Conventional rock classification in carbonate reservoirs typically requires considerable amount of core data, which usually may not be available at the depth resolution required for each target interval. In cases of tight carbonate rocks with extremely low porosity (less than 5% in average) and permeability (less than 0.1 md), a reliable rock classification is essential for well stimulation modeling. Such rock classification should take into account depth-by-depth petrophysical, compositional, and elastic properties of the formation. In this paper, we apply an integrated rock classification technique to enhance (a) well-log-based estimates of petrophysical, compositional, and elastic properties and (b) selection of appropriate candidate zones for acid fracturing treatment design in a tight carbonate reservoir in northern slope of Tazhong Uplift, Tarim Basin, China.

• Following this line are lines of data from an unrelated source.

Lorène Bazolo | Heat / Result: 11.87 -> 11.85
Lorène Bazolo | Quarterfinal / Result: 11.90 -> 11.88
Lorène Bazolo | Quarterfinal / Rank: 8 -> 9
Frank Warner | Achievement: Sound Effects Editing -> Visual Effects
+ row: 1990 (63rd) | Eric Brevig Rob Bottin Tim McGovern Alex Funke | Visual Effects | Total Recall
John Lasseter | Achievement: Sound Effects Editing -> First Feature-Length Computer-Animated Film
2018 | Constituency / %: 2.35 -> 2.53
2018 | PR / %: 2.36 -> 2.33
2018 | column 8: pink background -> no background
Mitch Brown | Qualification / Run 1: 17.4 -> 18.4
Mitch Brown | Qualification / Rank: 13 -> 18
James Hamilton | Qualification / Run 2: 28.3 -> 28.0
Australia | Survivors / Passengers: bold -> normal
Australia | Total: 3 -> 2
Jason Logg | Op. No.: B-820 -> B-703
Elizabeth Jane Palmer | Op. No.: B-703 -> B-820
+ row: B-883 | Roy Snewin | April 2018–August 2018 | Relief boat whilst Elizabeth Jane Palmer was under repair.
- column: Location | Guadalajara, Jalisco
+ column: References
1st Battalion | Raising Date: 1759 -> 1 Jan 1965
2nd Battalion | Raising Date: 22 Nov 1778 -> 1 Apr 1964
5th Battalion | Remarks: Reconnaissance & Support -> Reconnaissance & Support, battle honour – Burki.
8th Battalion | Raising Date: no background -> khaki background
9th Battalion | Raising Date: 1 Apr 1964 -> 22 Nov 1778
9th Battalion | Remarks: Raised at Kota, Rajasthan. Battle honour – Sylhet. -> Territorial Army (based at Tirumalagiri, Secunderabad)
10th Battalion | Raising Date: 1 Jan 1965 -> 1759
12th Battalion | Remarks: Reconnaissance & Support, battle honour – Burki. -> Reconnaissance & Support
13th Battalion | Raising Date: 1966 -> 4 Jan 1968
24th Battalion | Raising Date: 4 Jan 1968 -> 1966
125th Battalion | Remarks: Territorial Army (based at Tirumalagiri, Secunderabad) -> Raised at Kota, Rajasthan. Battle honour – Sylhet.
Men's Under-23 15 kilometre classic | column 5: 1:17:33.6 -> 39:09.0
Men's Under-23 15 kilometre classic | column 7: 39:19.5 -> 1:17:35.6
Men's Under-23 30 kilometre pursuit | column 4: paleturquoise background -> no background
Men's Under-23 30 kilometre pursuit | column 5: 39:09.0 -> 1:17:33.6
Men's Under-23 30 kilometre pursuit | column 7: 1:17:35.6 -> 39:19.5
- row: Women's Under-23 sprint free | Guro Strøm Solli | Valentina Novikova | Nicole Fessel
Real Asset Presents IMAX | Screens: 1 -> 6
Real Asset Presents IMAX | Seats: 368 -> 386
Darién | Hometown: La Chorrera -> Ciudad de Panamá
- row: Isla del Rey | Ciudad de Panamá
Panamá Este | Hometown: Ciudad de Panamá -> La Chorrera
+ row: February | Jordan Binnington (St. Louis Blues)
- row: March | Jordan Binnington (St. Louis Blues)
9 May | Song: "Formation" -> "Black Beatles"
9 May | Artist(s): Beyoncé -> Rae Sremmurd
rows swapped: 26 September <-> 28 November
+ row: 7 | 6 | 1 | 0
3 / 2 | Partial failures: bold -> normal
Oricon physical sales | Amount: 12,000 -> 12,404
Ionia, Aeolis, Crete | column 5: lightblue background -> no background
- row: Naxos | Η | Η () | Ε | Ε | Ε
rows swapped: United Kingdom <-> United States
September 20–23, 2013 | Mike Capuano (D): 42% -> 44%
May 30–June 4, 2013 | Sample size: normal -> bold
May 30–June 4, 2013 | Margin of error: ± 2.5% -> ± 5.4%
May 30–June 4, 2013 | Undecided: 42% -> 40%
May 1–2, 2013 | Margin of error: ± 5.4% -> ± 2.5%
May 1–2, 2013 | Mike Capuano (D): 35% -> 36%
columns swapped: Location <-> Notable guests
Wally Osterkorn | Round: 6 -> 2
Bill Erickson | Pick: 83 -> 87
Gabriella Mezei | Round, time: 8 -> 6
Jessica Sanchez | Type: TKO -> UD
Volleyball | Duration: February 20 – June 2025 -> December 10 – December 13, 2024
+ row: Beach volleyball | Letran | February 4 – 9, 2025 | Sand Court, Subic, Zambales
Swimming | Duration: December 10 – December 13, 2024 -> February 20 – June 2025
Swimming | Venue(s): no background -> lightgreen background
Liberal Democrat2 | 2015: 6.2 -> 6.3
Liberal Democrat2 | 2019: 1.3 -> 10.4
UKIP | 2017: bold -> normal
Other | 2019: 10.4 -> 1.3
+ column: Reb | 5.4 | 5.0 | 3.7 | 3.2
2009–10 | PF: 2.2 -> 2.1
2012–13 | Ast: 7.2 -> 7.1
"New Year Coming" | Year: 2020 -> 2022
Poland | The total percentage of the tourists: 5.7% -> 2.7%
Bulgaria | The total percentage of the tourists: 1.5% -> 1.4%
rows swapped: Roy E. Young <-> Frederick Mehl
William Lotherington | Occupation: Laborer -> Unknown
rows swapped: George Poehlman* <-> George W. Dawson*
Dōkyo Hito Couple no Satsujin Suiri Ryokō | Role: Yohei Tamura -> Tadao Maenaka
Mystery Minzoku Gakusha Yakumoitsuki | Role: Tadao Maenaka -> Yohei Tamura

We first perform multi-mineral analysis and estimate volumetric concentrations of minerals, porosity, and fluid saturations. Since shear wave sonic logs are not available in most of the wells, we estimate elastic moduli using effective medium models including self-consistent approximation and differential effective medium theory. Corrections including the impact of fluids are developed using Biot-Gassmann fluid substitution. The inputs to the effective medium models include (a) the petrophysical and compositional properties obtained from well logs, (b) bulk and shear moduli for each mineral and fluid component, and (c) shape of rock inclusions (i.e., grains and pores). Core measurements are used for cross validating the well-log-based estimates of elastic moduli and petrophysical properties. Accordingly, we proposed a rock classification technique using unsupervised neural network that integrated depth-by-depth volumetric concentrations of minerals, porosity, and elastic moduli. Finally, we derived permeability models in each rock type and estimated the permeability in the target depth intervals. Variogram analysis on well-log-based estimates of permeability provides correlation lengths as inputs to acid fracturing treatment modeling.
We successfully applied the technique introduced here to a challenging tight gas interval of Tarim field in China. The estimated porosity and permeability were in good agreement with laboratory core measurements. The identified rock classes were verified by core samples and thin sections. We estimated elastic moduli with average relative errors of approximately 13% compare to the core measurements. The estimated elastic moduli were used as a key input for modeling of acid-fracturing treatments and improved stimulation success.
The rock classification technique introduced here provides important input parameters for well stimulation modeling, gives insight into evaluation of acid fracturing in tight carbonate reservoir, and helps with selection of best candidate zones for acid fracturing treatment design.